## WHAT YOU ARE ASKED TO DO
Answer these questions from the news item on SpaceX's Starship production.
(a) What earlier name does it give for Starship/Super Heavy?
(b) To which region does SpaceX now plan to move that development?
(c) Which manufacturing will remain at the Hawthorne, CA headquarters?

News
SpaceX to move Starship and Super Heavy production to Texas as hop tests near [updated]
SpaceX announced today that plans to ultimately build BFR (now known as Starship/Super Heavy) in the Port of Los Angeles have at least initially been replaced with a decision to move that development to South Texas, although details about the new facilities and their timelines remain have yet to be shared.
Drawn to one possible conclusion, this could mean that SpaceX no longer intends to build a BFR factory in the Port of Los Angeles, while all Falcon 9/Heavy, Merlin, and Raptor manufacturing will remain in the company’s Hawthorne, CA headquarters for the foreseeable future. However, the statements do not preclude the possibility that SpaceX still plans to develop an oceanside factory in the near future for Super Heavy, Starship, or both.

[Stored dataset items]
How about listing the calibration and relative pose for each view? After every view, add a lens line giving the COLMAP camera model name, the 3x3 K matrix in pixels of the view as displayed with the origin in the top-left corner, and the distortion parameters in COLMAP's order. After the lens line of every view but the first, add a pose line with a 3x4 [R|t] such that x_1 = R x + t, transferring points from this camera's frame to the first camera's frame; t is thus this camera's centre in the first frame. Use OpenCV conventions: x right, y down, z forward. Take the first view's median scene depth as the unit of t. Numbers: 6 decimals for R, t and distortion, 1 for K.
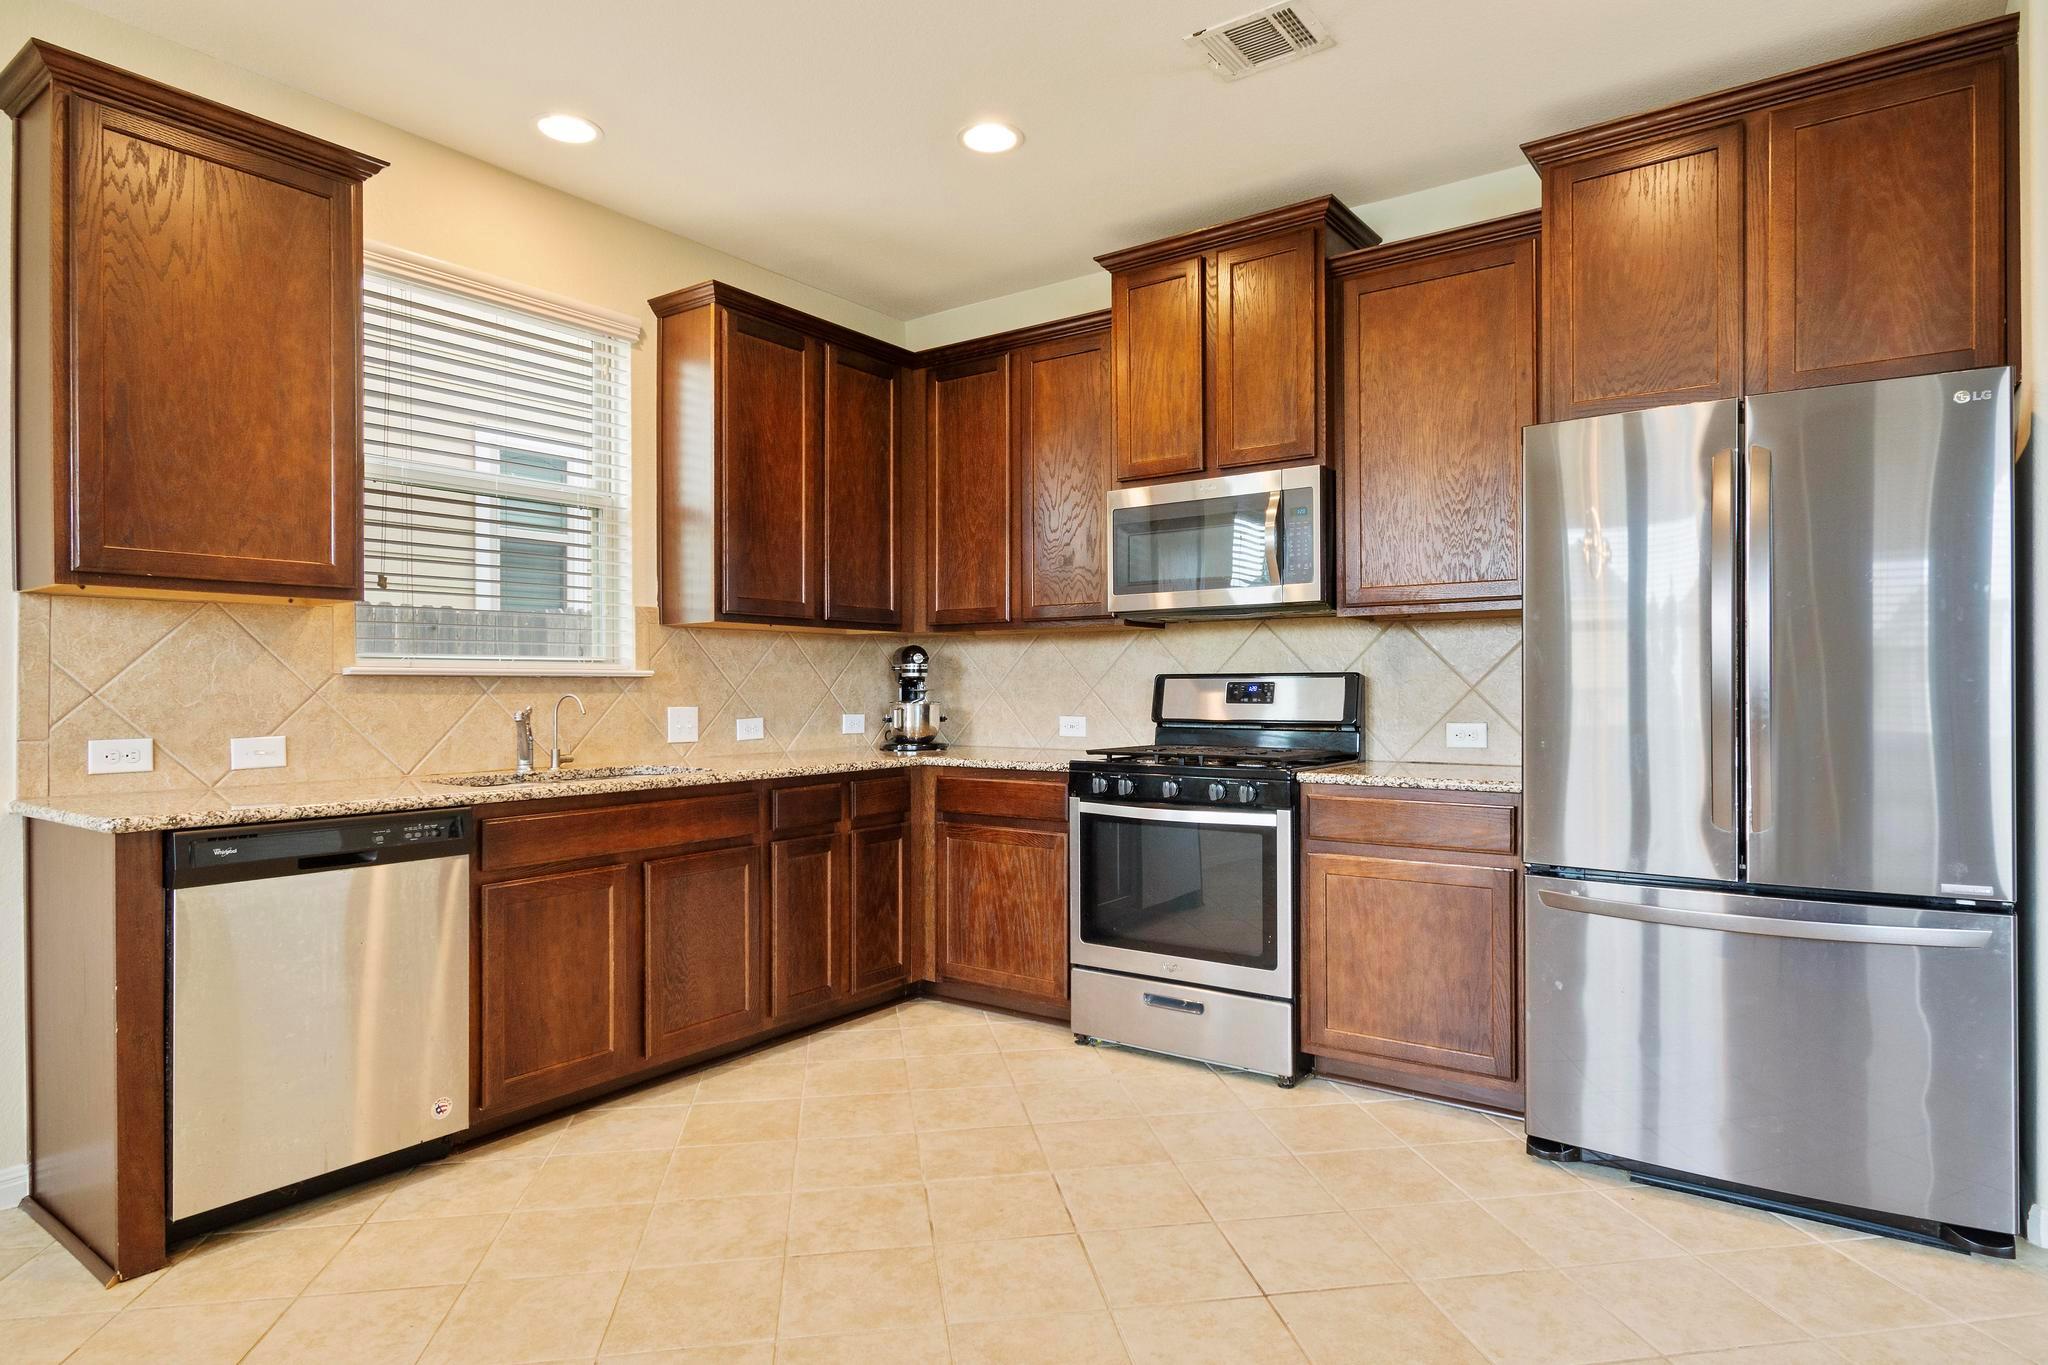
lens RADIAL K [[1136.2, 0, 1030.6], [0, 1136.2, 689.8], [0, 0, 1]] dist [0.003918, -0.003530]
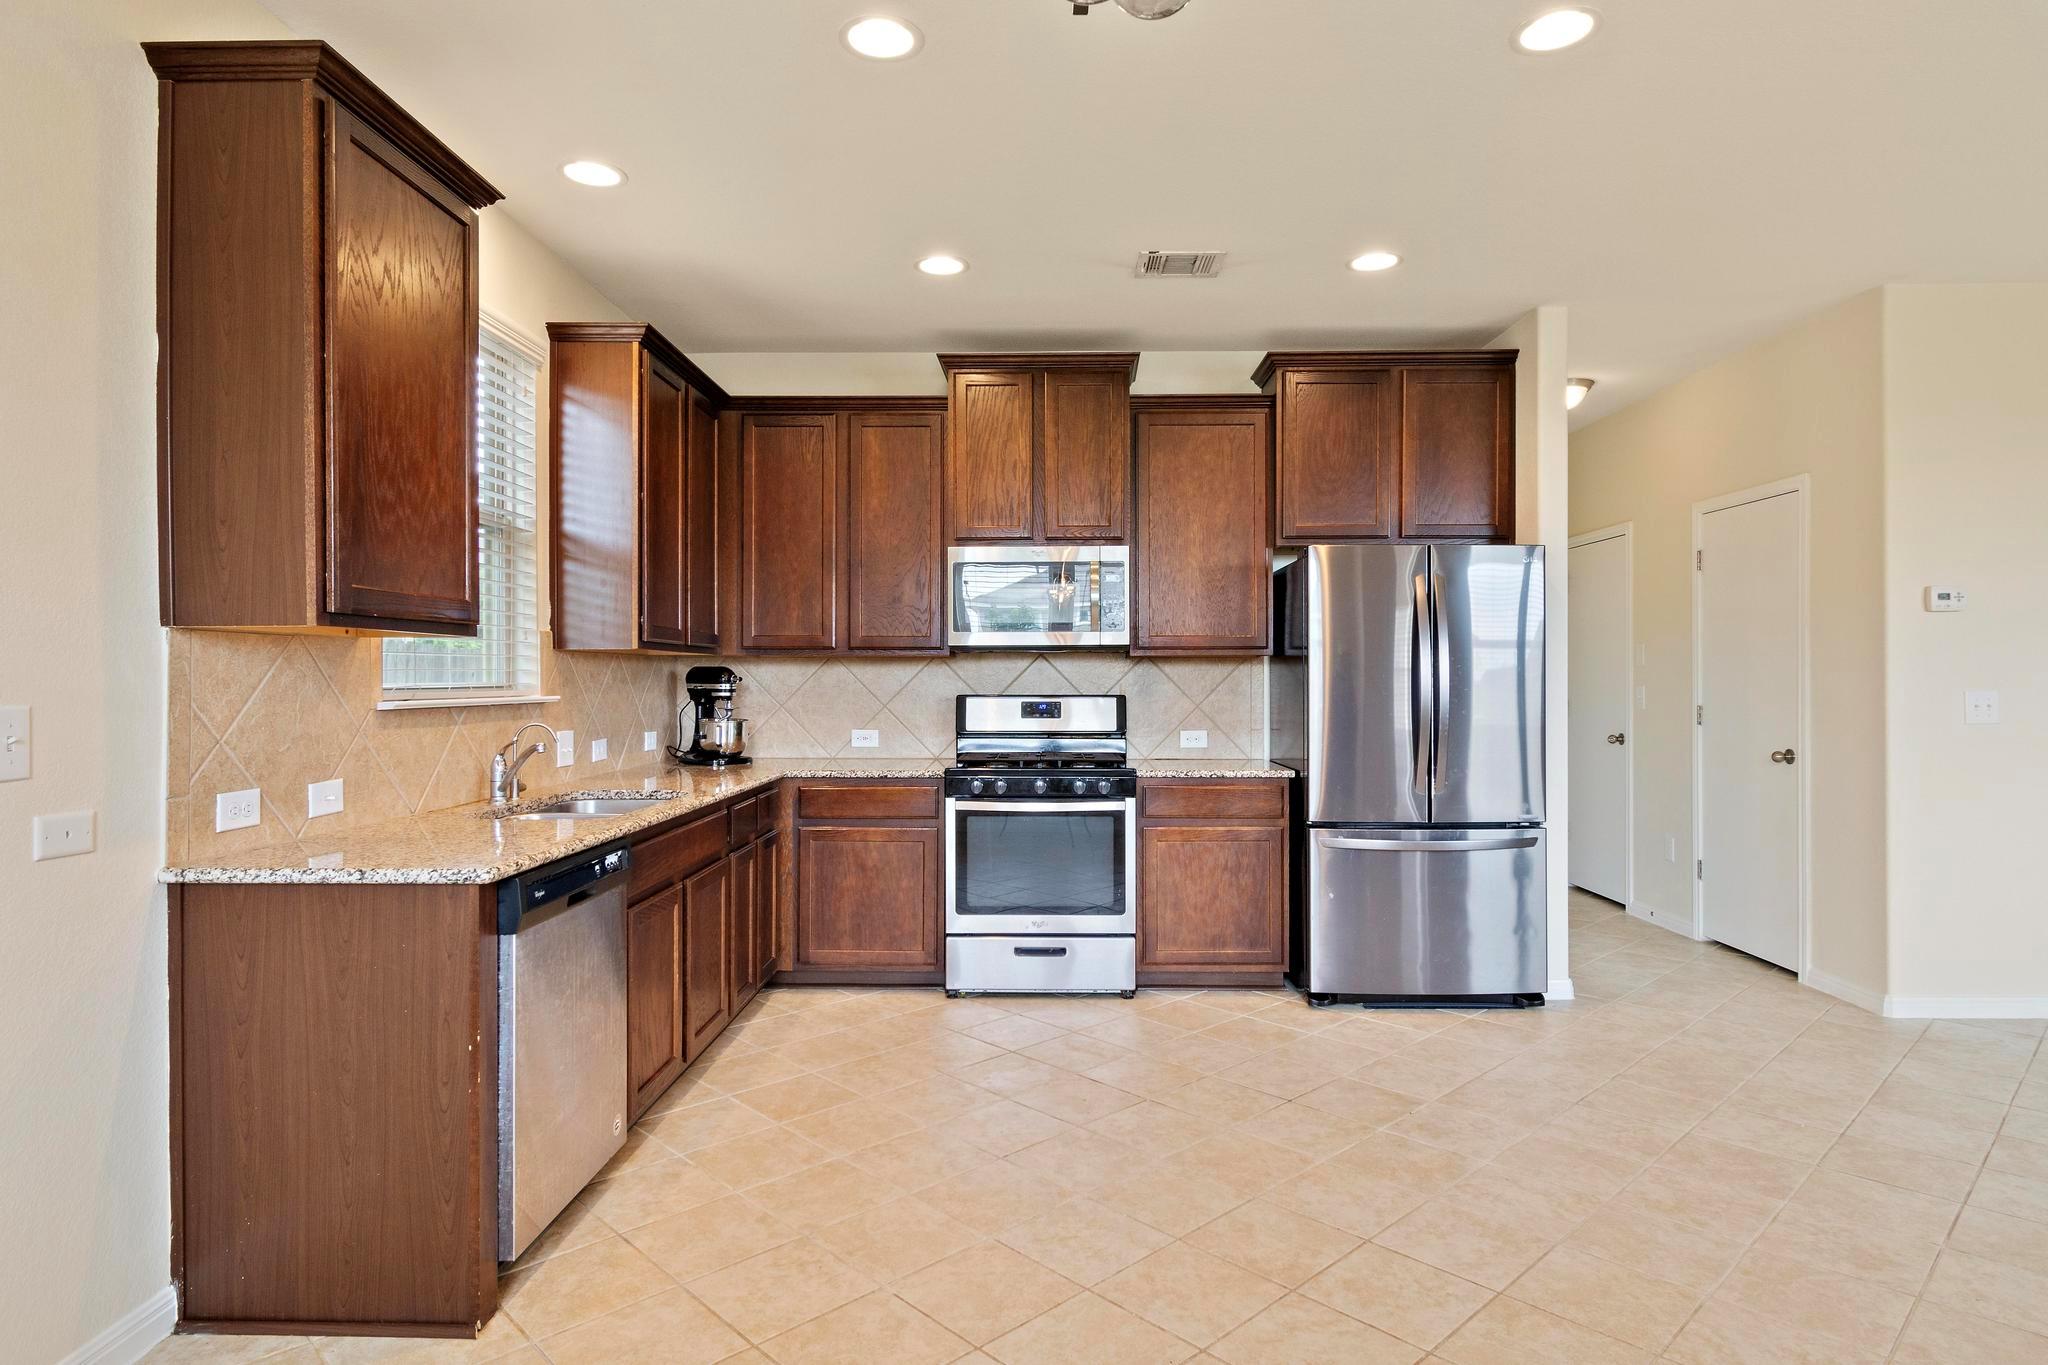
lens RADIAL K [[1136.2, 0, 1028.3], [0, 1136.2, 680.5], [0, 0, 1]] dist [0.003918, -0.003530]
pose [[0.824734, 0.001072, 0.565520, -0.669400], [-0.000679, 0.999999, -0.000905, -0.035895], [-0.565521, 0.000362, 0.824734, -0.070267]]
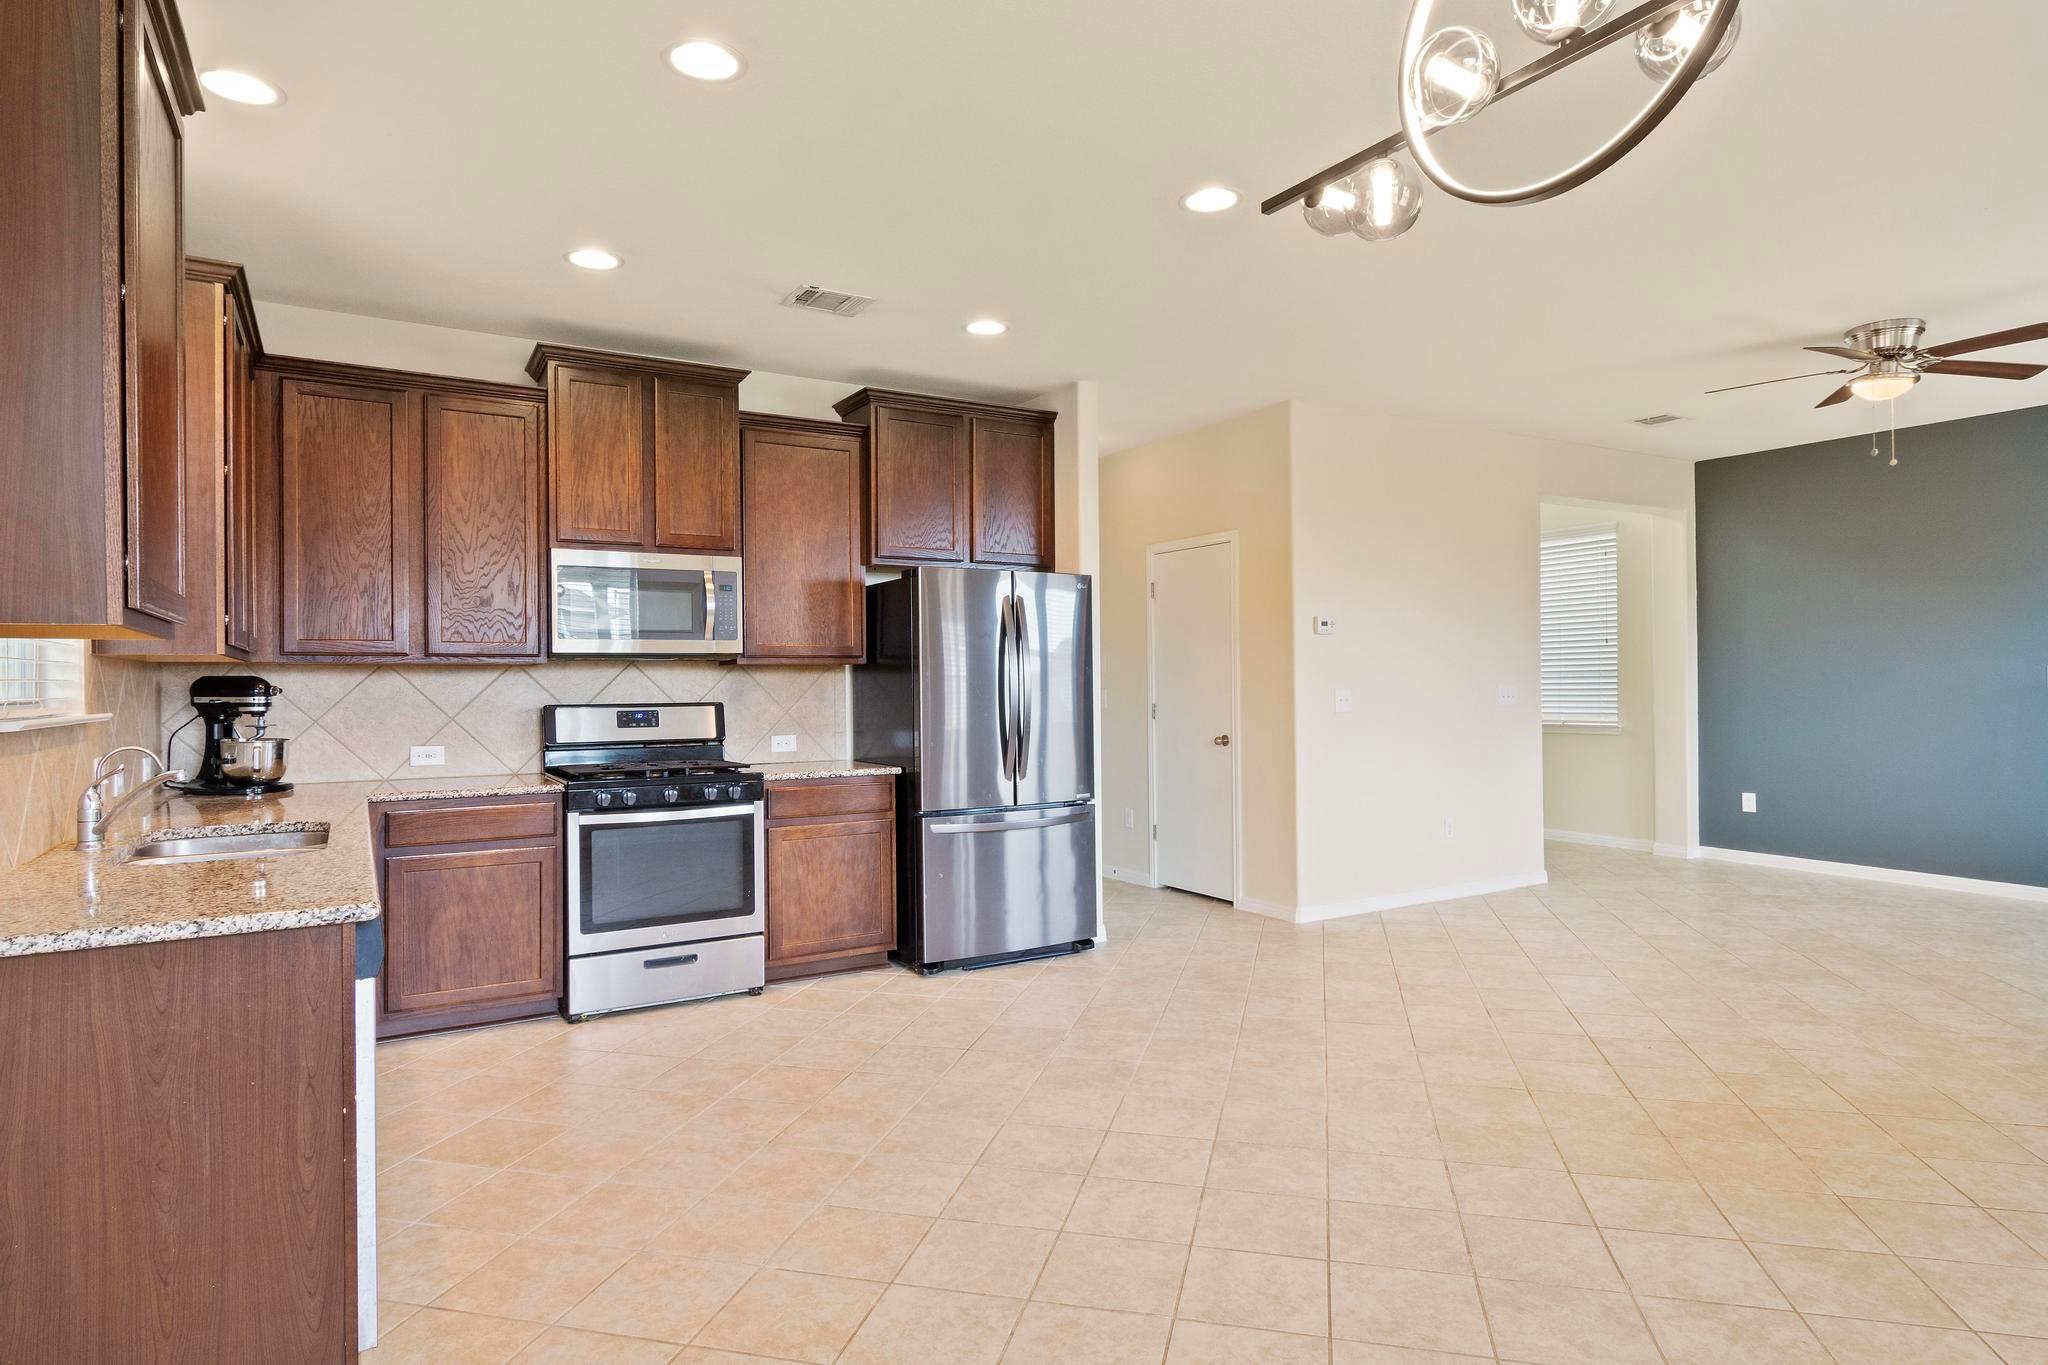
lens RADIAL K [[1136.2, 0, 1032.5], [0, 1136.2, 681.9], [0, 0, 1]] dist [0.003918, -0.003530]
pose [[0.397259, 0.000456, 0.917706, -0.967026], [0.009986, 0.999939, -0.004820, -0.034226], [-0.917652, 0.011079, 0.397230, 0.113591]]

## SOLUTION TO THIS EXERCISE
(a) BFR
(b) South Texas
(c) All Falcon 9/Heavy, Merlin, and Raptor manufacturing